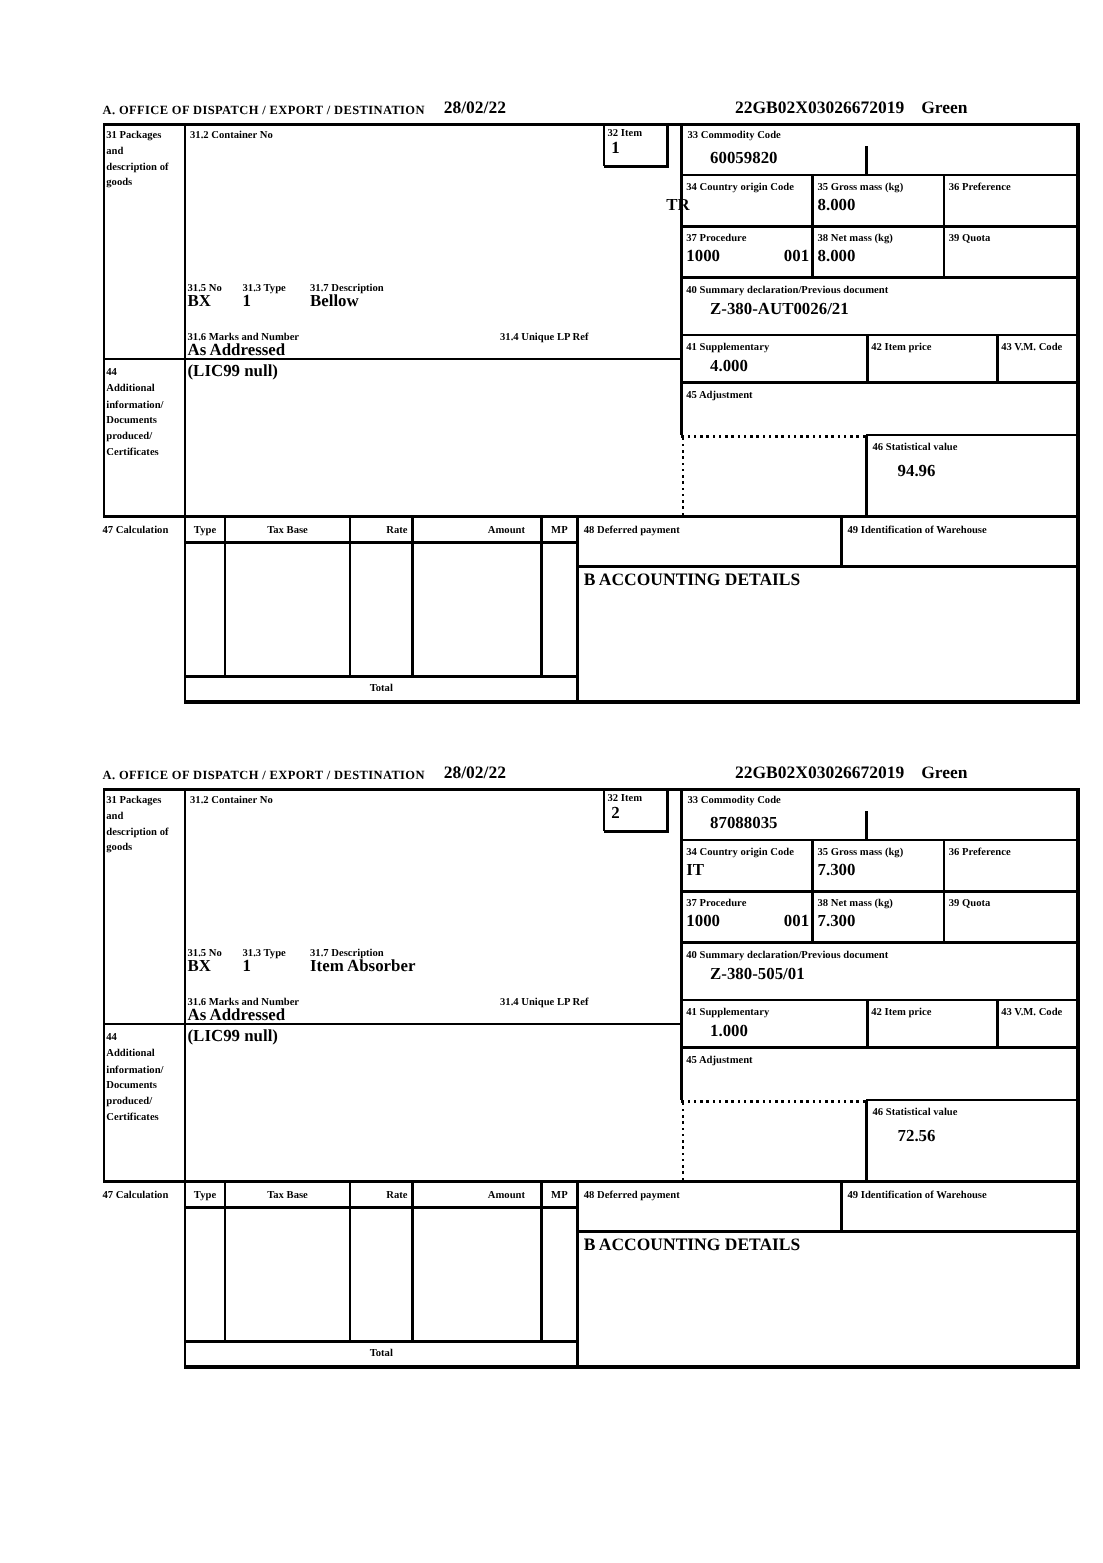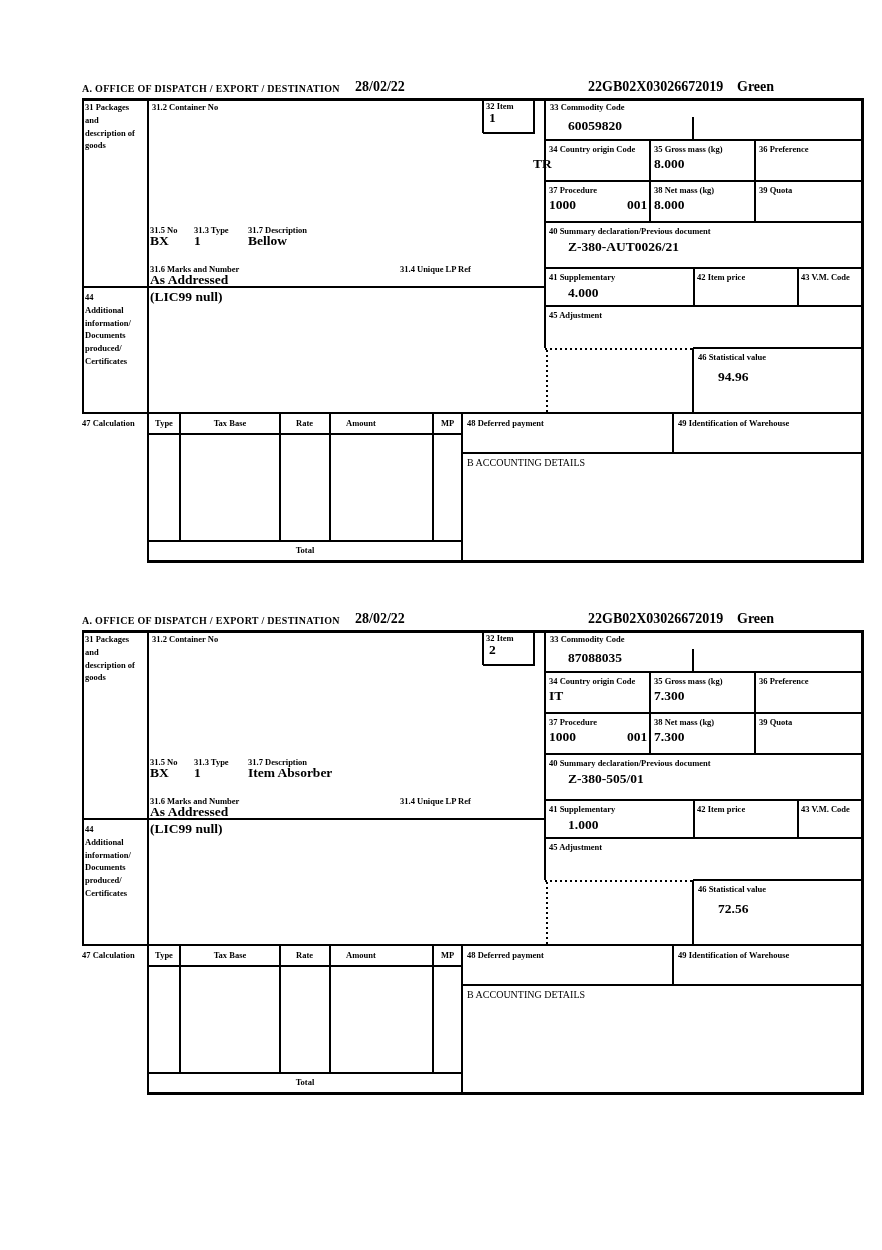"Rate" .th-right { margin-left: 16px -> none; text-align: left -> right }
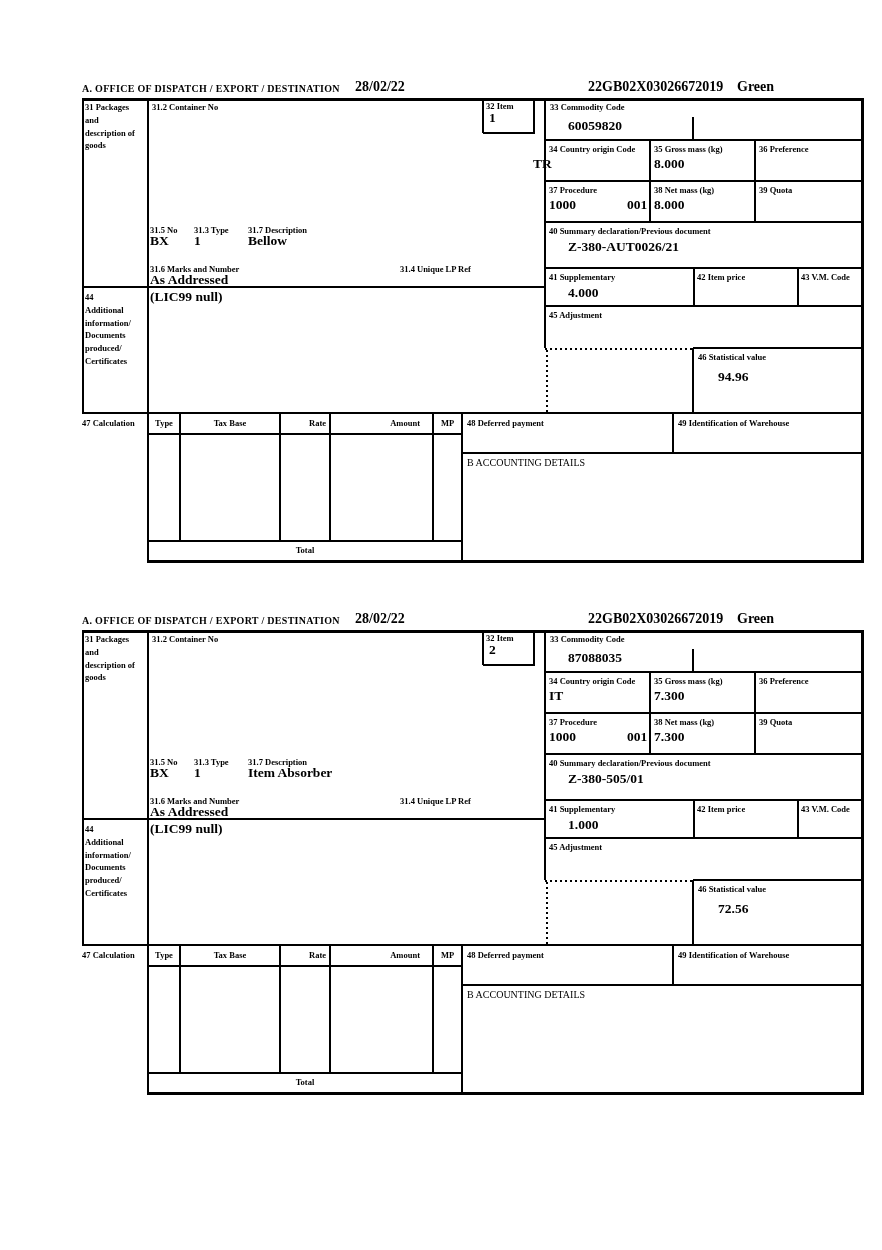"B ACCOUNTING DETAILS" .b-lbl { font-size: 10px -> 14px; font-weight: normal -> bold }
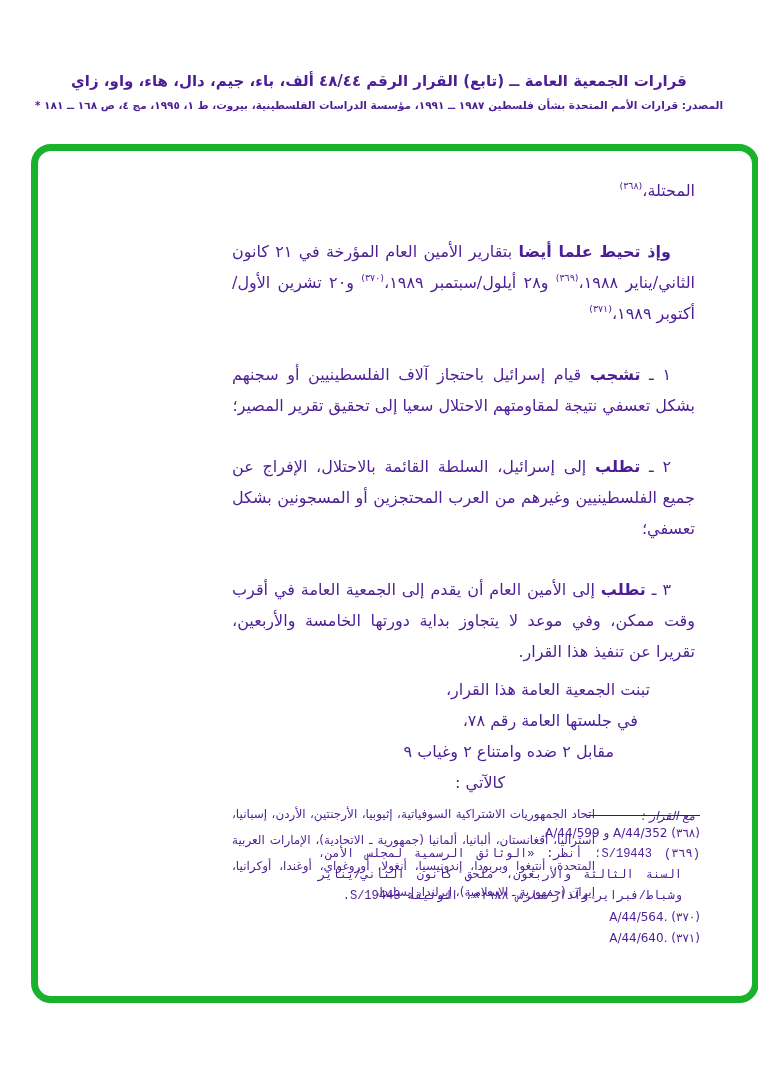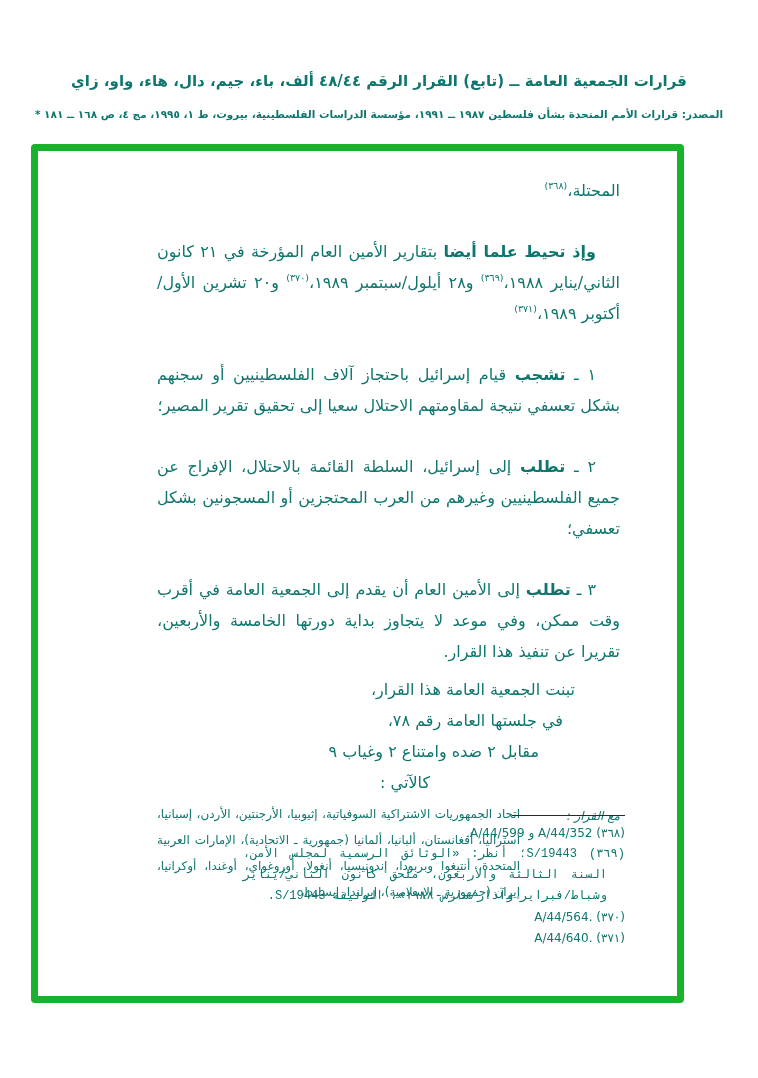"قرارات الجمعية العامة ــ (تابع)" .page { color: #0f766e -> #4c1d95 }
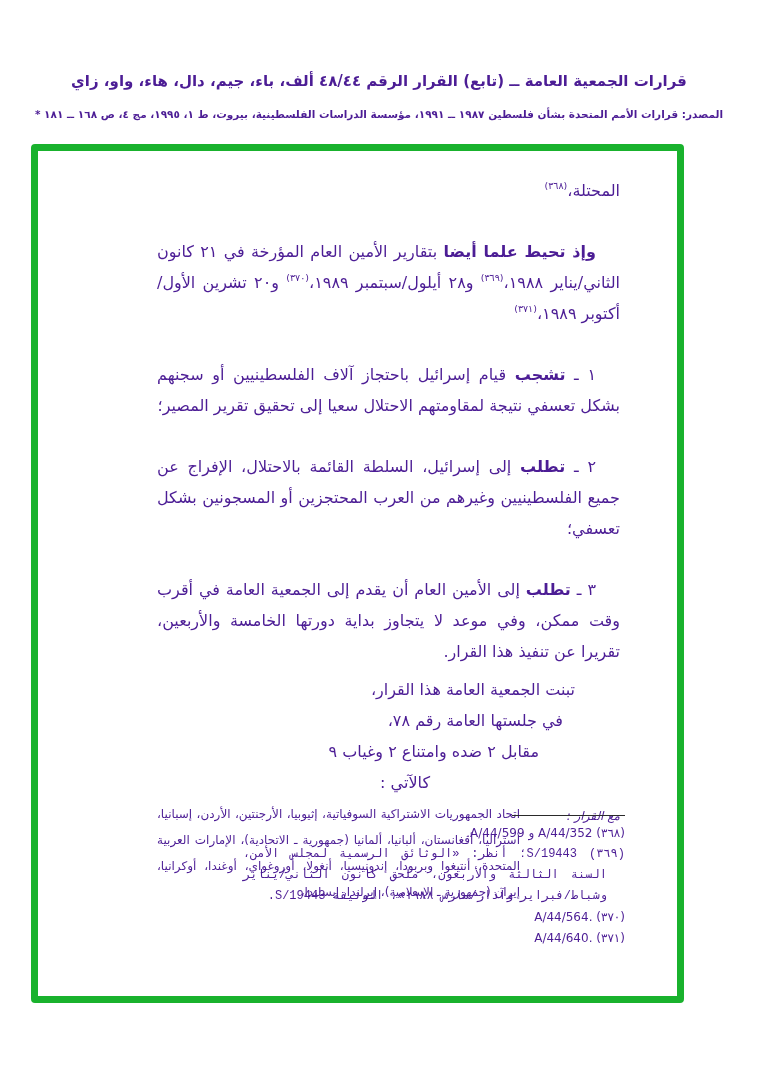"المصدر: قرارات الأمم المتحدة بشأن" .header-source { margin-top: 18px -> 9px }
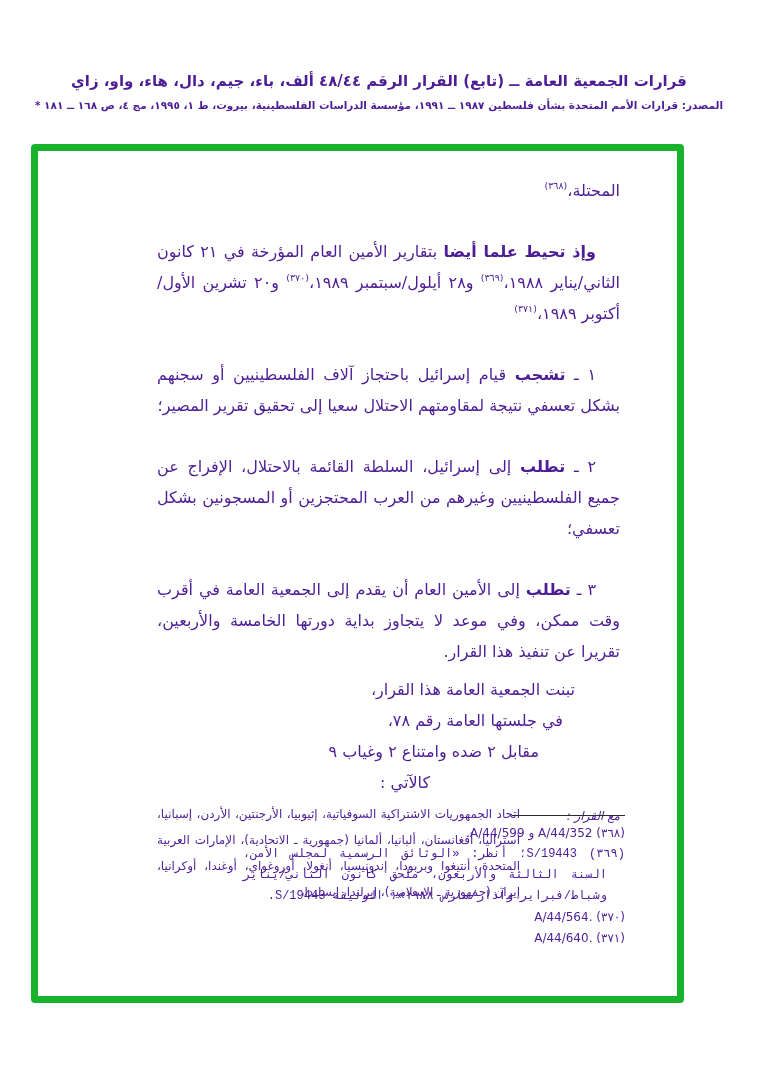"المحتلة،(٣٦٨)" .frame { border-radius: 4px -> 20px; width: 653px -> 728px }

Assignment. Exactly the lines from the top of the listing through the line holding "الجمعية العامة ــ" should be repeated, with pictures left out.

Answer space.
"Rate" .th-right { margin-left: 16px -> none; text-align: left -> right }
"B ACCOUNTING DETAILS" .b-lbl { font-size: 10px -> 14px; font-weight: normal -> bold }
"قرارات الجمعية العامة ــ (تابع)" .page { color: #0f766e -> #4c1d95 }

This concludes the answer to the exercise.